Source data:
•••
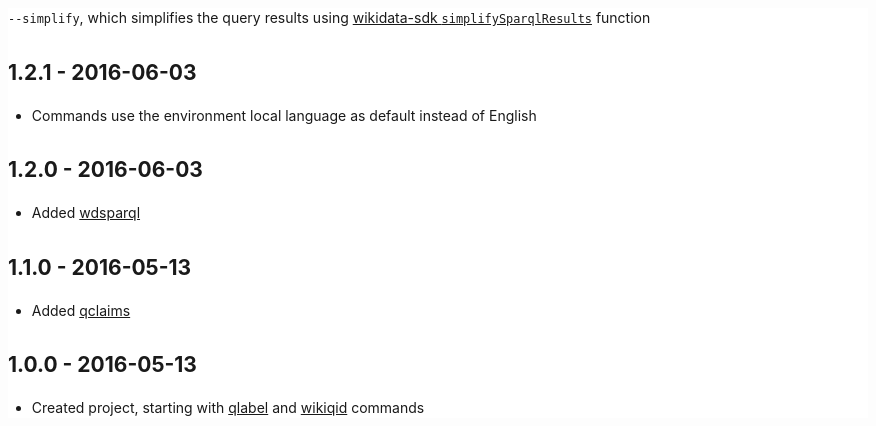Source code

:   `--simplify`, which simplifies the query results using [wikidata-sdk `simplifySparqlResults`](https://github.com/maxlath/wikidata-sdk/blob/master/docs/simplify_sparql_results.md) function

## 1.2.1 - 2016-06-03
* Commands use the environment local language as default instead of English

## 1.2.0 - 2016-06-03
* Added [wdsparql](https://github.com/maxlath/wikibase-cli#wdsparql)

## 1.1.0 - 2016-05-13
* Added [qclaims](https://github.com/maxlath/wikibase-cli#qclaims)

## 1.0.0 - 2016-05-13
* Created project, starting with [qlabel](https://github.com/maxlath/wikibase-cli#qlabel) and [wikiqid](https://github.com/maxlath/wikibase-cli#wikiqid) commands
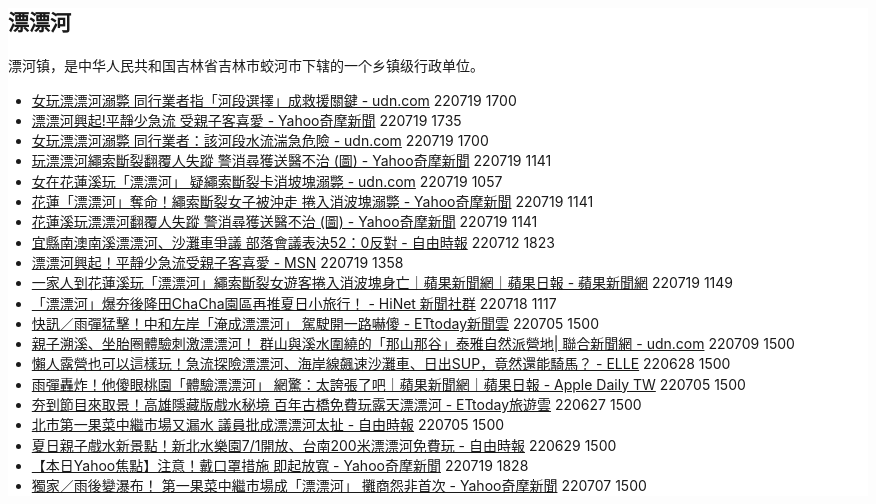 ## 漂漂河

漂河镇，是中华人民共和国吉林省吉林市蛟河市下辖的一个乡镇级行政单位。
- [女玩漂漂河溺斃 同行業者指「河段選擇」成救援關鍵 - udn.com](https://udn.com/news/story/7320/6472726 "女玩漂漂河溺斃 同行業者指「河段選擇」成救援關鍵 - udn.com") 220719 1700
- [漂漂河興起!平靜少急流 受親子客喜愛 - Yahoo奇摩新聞](https://tw.news.yahoo.com/%E6%BC%82%E6%BC%82%E6%B2%B3%E8%88%88%E8%B5%B7-%E5%B9%B3%E9%9D%9C%E5%B0%91%E6%80%A5%E6%B5%81-%E5%8F%97%E8%A6%AA%E5%AD%90%E5%AE%A2%E5%96%9C%E6%84%9B-093511715.html "漂漂河興起!平靜少急流 受親子客喜愛 - Yahoo奇摩新聞") 220719 1735
- [女玩漂漂河溺斃 同行業者：該河段水流湍急危險 - udn.com](https://udn.com/news/story/7320/6472726?from=udn-ch1_breaknews-1-cate2-news "女玩漂漂河溺斃 同行業者：該河段水流湍急危險 - udn.com") 220719 1700
- [玩漂漂河繩索斷裂翻覆人失蹤 警消尋獲送醫不治 (圖) - Yahoo奇摩新聞](https://tw.news.yahoo.com/%E7%8E%A9%E6%BC%82%E6%BC%82%E6%B2%B3%E7%B9%A9%E7%B4%A2%E6%96%B7%E8%A3%82%E7%BF%BB%E8%A6%86%E4%BA%BA%E5%A4%B1%E8%B9%A4-%E8%AD%A6%E6%B6%88%E5%B0%8B%E7%8D%B2%E9%80%81%E9%86%AB%E4%B8%8D%E6%B2%BB-%E5%9C%96-032111866.html "玩漂漂河繩索斷裂翻覆人失蹤 警消尋獲送醫不治 (圖) - Yahoo奇摩新聞") 220719 1141
- [女在花蓮溪玩「漂漂河」 疑繩索斷裂卡消坡塊溺斃 - udn.com](https://udn.com/news/story/7320/6471371?from=udn_ch2_menu_v2_main_cate "女在花蓮溪玩「漂漂河」 疑繩索斷裂卡消坡塊溺斃 - udn.com") 220719 1057
- [花蓮「漂漂河」奪命！繩索斷裂女子被沖走 捲入消波塊溺斃 - Yahoo奇摩新聞](https://tw.news.yahoo.com/%E8%8A%B1%E8%93%AE-%E6%BC%82%E6%BC%82%E6%B2%B3-%E5%A5%AA%E5%91%BD-%E7%B9%A9%E7%B4%A2%E6%96%B7%E8%A3%82%E5%A5%B3%E5%AD%90%E8%A2%AB%E6%B2%96%E8%B5%B0-%E6%8D%B2%E5%85%A5%E6%B6%88%E6%B3%A2%E5%A1%8A%E6%BA%BA%E6%96%83-031637702.html "花蓮「漂漂河」奪命！繩索斷裂女子被沖走 捲入消波塊溺斃 - Yahoo奇摩新聞") 220719 1141
- [花蓮溪玩漂漂河翻覆人失蹤 警消尋獲送醫不治 (圖) - Yahoo奇摩新聞](https://tw.news.yahoo.com/%E8%8A%B1%E8%93%AE%E6%BA%AA%E7%8E%A9%E6%BC%82%E6%BC%82%E6%B2%B3%E7%BF%BB%E8%A6%86%E4%BA%BA%E5%A4%B1%E8%B9%A4-%E8%AD%A6%E6%B6%88%E5%B0%8B%E7%8D%B2%E9%80%81%E9%86%AB%E4%B8%8D%E6%B2%BB-%E5%9C%96-032009780.html "花蓮溪玩漂漂河翻覆人失蹤 警消尋獲送醫不治 (圖) - Yahoo奇摩新聞") 220719 1141
- [宜縣南澳南溪漂漂河、沙灘車爭議 部落會議表決52：0反對 - 自由時報](https://news.ltn.com.tw/news/life/breakingnews/3989533 "宜縣南澳南溪漂漂河、沙灘車爭議 部落會議表決52：0反對 - 自由時報") 220712 1823
- [漂漂河興起！平靜少急流受親子客喜愛 - MSN](https://www.msn.com/zh-tw/news/national/%E6%BC%82%E6%BC%82%E6%B2%B3%E8%88%88%E8%B5%B7%EF%BC%81%E5%B9%B3%E9%9D%9C%E5%B0%91%E6%80%A5%E6%B5%81-%E5%8F%97%E8%A6%AA%E5%AD%90%E5%AE%A2%E5%96%9C%E6%84%9B/ar-AAZJ3oP "漂漂河興起！平靜少急流受親子客喜愛 - MSN") 220719 1358
- [一家人到花蓮溪玩「漂漂河」繩索斷裂女遊客捲入消波塊身亡｜蘋果新聞網｜蘋果日報 - 蘋果新聞網](https://tw.appledaily.com/local/20220719/24300D3FCB9299EB081E65E45E "一家人到花蓮溪玩「漂漂河」繩索斷裂女遊客捲入消波塊身亡｜蘋果新聞網｜蘋果日報 - 蘋果新聞網") 220719 1149
- [「漂漂河」爆夯後隆田ChaCha園區再推夏日小旅行！ - HiNet 新聞社群](https://times.hinet.net/news/24028723 "「漂漂河」爆夯後隆田ChaCha園區再推夏日小旅行！ - HiNet 新聞社群") 220718 1117
- [快訊／雨彈猛擊！中和左岸「淹成漂漂河」 駕駛開一路嚇傻 - ETtoday新聞雲](https://www.ettoday.net/news/20220705/2287505.htm "快訊／雨彈猛擊！中和左岸「淹成漂漂河」 駕駛開一路嚇傻 - ETtoday新聞雲") 220705 1500
- [親子溯溪、坐胎圈體驗刺激漂漂河！ 群山與溪水圍繞的「那山那谷」泰雅自然派營地| 聯合新聞網 - udn.com](https://udn.com/news/story/7210/6438240 "親子溯溪、坐胎圈體驗刺激漂漂河！ 群山與溪水圍繞的「那山那谷」泰雅自然派營地| 聯合新聞網 - udn.com") 220709 1500
- [懶人露營也可以這樣玩！急流探險漂漂河、海岸線飆速沙灘車、日出SUP，竟然還能騎馬？ - ELLE](https://www.elle.com/tw/life/travel/g40440615/camping-event/ "懶人露營也可以這樣玩！急流探險漂漂河、海岸線飆速沙灘車、日出SUP，竟然還能騎馬？ - ELLE") 220628 1500
- [雨彈轟炸！他傻眼桃園「體驗漂漂河」 網驚：太誇張了吧｜蘋果新聞網｜蘋果日報 - Apple Daily TW](https://www.appledaily.com.tw/local/20220705/F95D28D7DE505B56EB2CAB25EE "雨彈轟炸！他傻眼桃園「體驗漂漂河」 網驚：太誇張了吧｜蘋果新聞網｜蘋果日報 - Apple Daily TW") 220705 1500
- [夯到節目來取景！高雄隱藏版戲水秘境 百年古橋免費玩露天漂漂河 - ETtoday旅遊雲](https://travel.ettoday.net/article/2280538.htm "夯到節目來取景！高雄隱藏版戲水秘境 百年古橋免費玩露天漂漂河 - ETtoday旅遊雲") 220627 1500
- [北市第一果菜中繼市場又漏水 議員批成漂漂河太扯 - 自由時報](https://news.ltn.com.tw/news/life/breakingnews/3982132 "北市第一果菜中繼市場又漏水 議員批成漂漂河太扯 - 自由時報") 220705 1500
- [夏日親子戲水新景點！新北水樂園7/1開放、台南200米漂漂河免費玩 - 自由時報](https://playing.ltn.com.tw/article/26307/1 "夏日親子戲水新景點！新北水樂園7/1開放、台南200米漂漂河免費玩 - 自由時報") 220629 1500
- [【本日Yahoo焦點】注意！戴口罩措施 即起放寬 - Yahoo奇摩新聞](https://tw.news.yahoo.com/%E3%80%90%E6%9C%AC%E6%97%A5-yahoo%E7%84%A6%E9%BB%9E%E3%80%91%E6%B3%A8%E6%84%8F%EF%BC%81%E6%88%B4%E5%8F%A3%E7%BD%A9%E6%8E%AA%E6%96%BD-%E5%8D%B3%E8%B5%B7%E6%94%BE%E5%AF%AC-102821086.html "【本日Yahoo焦點】注意！戴口罩措施 即起放寬 - Yahoo奇摩新聞") 220719 1828
- [獨家／雨後變瀑布！ 第一果菜中繼市場成「漂漂河」 攤商怨非首次 - Yahoo奇摩新聞](https://tw.news.yahoo.com/%E7%8D%A8%E5%AE%B6-%E9%9B%A8%E5%BE%8C%E8%AE%8A%E7%80%91%E5%B8%83-%E7%AC%AC-%E6%9E%9C%E8%8F%9C%E4%B8%AD%E7%B9%BC%E5%B8%82%E5%A0%B4%E6%88%90-%E6%BC%82%E6%BC%82%E6%B2%B3-122233596.html "獨家／雨後變瀑布！ 第一果菜中繼市場成「漂漂河」 攤商怨非首次 - Yahoo奇摩新聞") 220707 1500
•••
What is needed ::
Copy out the material above, from its beginning down to and including the line containing "instead of English". Omit the pictures.

Solution to this task ::
Source code

:   `--simplify`, which simplifies the query results using [wikidata-sdk `simplifySparqlResults`](https://github.com/maxlath/wikidata-sdk/blob/master/docs/simplify_sparql_results.md) function

## 1.2.1 - 2016-06-03
* Commands use the environment local language as default instead of English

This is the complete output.